India celebrates the Kite Festival on January 14th every year. The festival celebrates the sun and the sky and respecting how the world moves and the sun gives us light without expectations. The kite symbolizes continuity of it being “cut” down then ascends back up to the skies. The festival symbolizes unity of the country. Kite Festival brings friends and family together on many rooftops. Children fly kites all throughout the month of January but all people fly them on the 14th and the 15th. People cheer as they “cut” other neighboring kites down through lots of skills and technique. I went to Virenbhai’s rooftop and enjoyed homemade chili, guava seasoned with masala spices, and chikki which is peanut brittle. Viralbhai and Vaishaliben wanted to help provide the children at Kiran Center to have a fun Kite Festival. Each child was given 5 kites to fly along with a guava and chikki as we sent them home for the weekend.
Moving Together from Lester, England and college students from DMU did a dance workshop with the 4th and 5th standards. The choreography was such high intensity and the children were mesmerized by their passion for dance. It was fun to see the children dance to English music as well as to Indian pop. The boys get into dancing just as much as the girls. Dancing is a cross cultural and multi-language connection without having to say very much.
5th standard had another great opportunity to experience with painting for the first time thanks to Deborah and Gerald Huth from Santa Rosa, California. Gerald Huth is a successful artist who provided this experience. They painted their favorite animal or flower utilizing bright colors, being meticulous with the materials, and the details.

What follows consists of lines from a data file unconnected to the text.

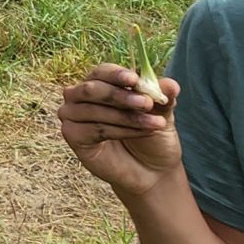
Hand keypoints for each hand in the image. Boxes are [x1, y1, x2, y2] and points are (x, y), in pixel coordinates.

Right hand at [58, 64, 181, 198]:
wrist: (152, 171)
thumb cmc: (153, 137)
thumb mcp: (162, 114)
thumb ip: (163, 98)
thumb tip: (171, 85)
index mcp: (100, 83)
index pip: (102, 72)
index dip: (116, 75)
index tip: (134, 80)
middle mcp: (80, 96)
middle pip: (92, 88)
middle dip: (121, 96)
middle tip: (147, 104)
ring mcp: (72, 115)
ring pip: (93, 110)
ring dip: (126, 117)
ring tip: (154, 124)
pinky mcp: (72, 135)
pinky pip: (93, 129)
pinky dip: (119, 131)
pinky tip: (140, 134)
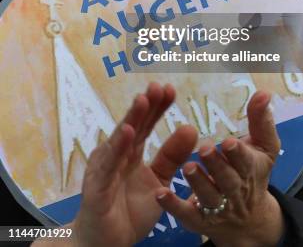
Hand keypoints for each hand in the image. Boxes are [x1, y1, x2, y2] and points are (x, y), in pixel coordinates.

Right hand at [73, 82, 196, 246]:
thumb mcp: (159, 182)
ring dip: (132, 118)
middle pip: (134, 125)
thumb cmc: (129, 211)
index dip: (158, 107)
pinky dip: (118, 146)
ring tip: (144, 99)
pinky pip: (110, 164)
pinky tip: (127, 131)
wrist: (106, 245)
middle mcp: (117, 154)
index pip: (147, 124)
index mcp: (132, 152)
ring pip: (120, 139)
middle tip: (158, 85)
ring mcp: (106, 168)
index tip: (171, 89)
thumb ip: (172, 157)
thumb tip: (191, 128)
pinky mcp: (98, 186)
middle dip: (146, 105)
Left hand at [155, 91, 284, 246]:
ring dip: (198, 183)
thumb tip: (264, 92)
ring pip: (208, 197)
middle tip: (204, 149)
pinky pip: (186, 215)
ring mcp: (217, 208)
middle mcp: (235, 190)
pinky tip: (160, 193)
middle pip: (227, 180)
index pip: (245, 162)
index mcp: (250, 169)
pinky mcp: (199, 221)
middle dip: (217, 166)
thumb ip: (261, 120)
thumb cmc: (253, 172)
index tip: (229, 142)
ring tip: (187, 167)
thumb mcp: (263, 147)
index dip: (238, 154)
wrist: (250, 220)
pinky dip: (173, 206)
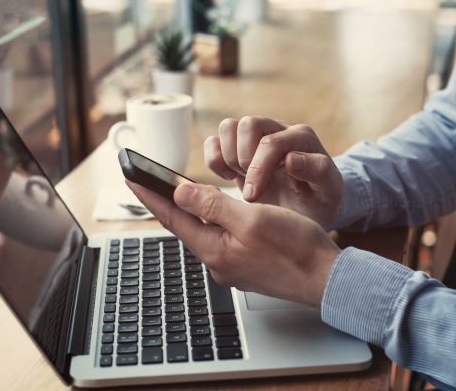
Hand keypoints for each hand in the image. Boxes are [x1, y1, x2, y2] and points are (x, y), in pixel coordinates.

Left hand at [126, 180, 339, 306]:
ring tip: (174, 191)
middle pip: (183, 225)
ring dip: (188, 210)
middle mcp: (218, 261)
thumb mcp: (252, 219)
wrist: (325, 279)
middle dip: (164, 201)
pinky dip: (211, 220)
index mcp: (214, 249)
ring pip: (202, 231)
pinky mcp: (246, 264)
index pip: (171, 217)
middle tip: (146, 180)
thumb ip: (213, 205)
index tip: (130, 176)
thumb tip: (179, 194)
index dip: (150, 194)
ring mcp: (232, 265)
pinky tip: (213, 212)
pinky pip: (220, 237)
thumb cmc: (296, 249)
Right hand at [204, 116, 342, 226]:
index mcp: (303, 138)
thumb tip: (291, 158)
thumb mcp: (328, 192)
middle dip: (244, 159)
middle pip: (248, 124)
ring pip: (228, 127)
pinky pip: (215, 140)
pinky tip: (228, 177)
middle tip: (252, 188)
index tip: (254, 197)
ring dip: (228, 157)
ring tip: (241, 179)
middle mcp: (278, 130)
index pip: (271, 142)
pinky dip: (215, 159)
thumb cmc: (318, 201)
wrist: (306, 210)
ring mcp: (257, 136)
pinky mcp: (238, 147)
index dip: (258, 168)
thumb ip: (318, 171)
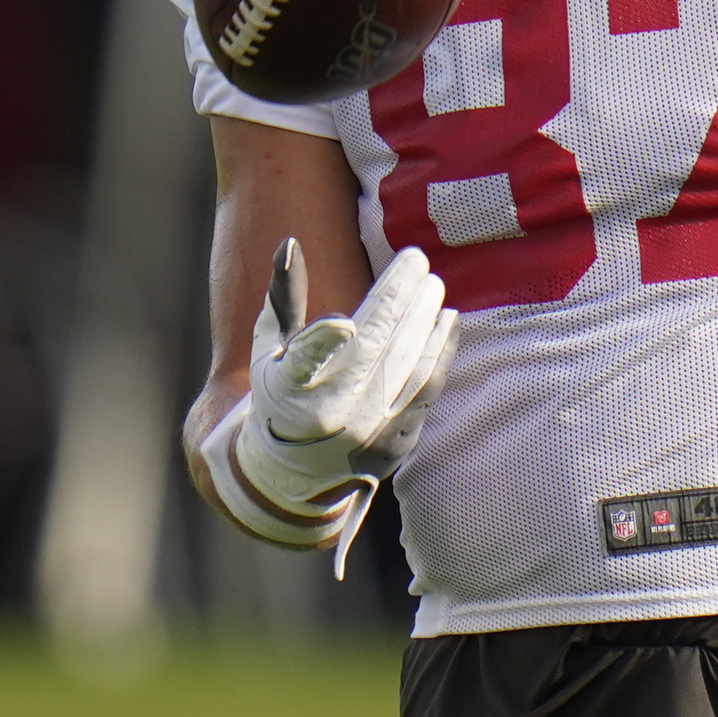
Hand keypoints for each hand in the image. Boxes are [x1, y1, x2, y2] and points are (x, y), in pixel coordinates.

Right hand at [225, 241, 456, 541]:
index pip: (303, 364)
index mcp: (286, 390)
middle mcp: (328, 415)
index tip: (344, 323)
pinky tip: (448, 321)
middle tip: (417, 259)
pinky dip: (441, 351)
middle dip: (398, 300)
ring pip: (406, 366)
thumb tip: (289, 243)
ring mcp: (366, 432)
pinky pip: (426, 388)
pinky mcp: (395, 442)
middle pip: (372, 350)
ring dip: (426, 321)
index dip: (322, 346)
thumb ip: (283, 297)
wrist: (295, 473)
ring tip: (435, 286)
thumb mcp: (269, 350)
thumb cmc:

I have been waiting patiently to start the English curriculum. I met with the education coordinators and got their approval to test pilot the Reading A-Z online reading and phonics program at Manav Gulzar and at Tekro Center (Community Center) for 2nd and 4th standards. I am testing this for the next few weeks. I’m teaching along with Falguniben and Kusumben at Manav Gulzar to see if the program is simple to implement. Then we will start training the teachers for the next three months on how to teach this curriculum. My goal is to print all the materials (lesson plans, basal level reader books, picture phonic cards) for all five centers. So far, the reactions have been positive in that the kids are enjoying being engaged in the lessons. The students are learning nursery rhymes to as a fun way to hear words that have similar sounds. They are showing understanding of rhyming words; I’m teaching family word patterns for them to understand how sounds work in English and modeling fluency during the read aloud time of the lesson.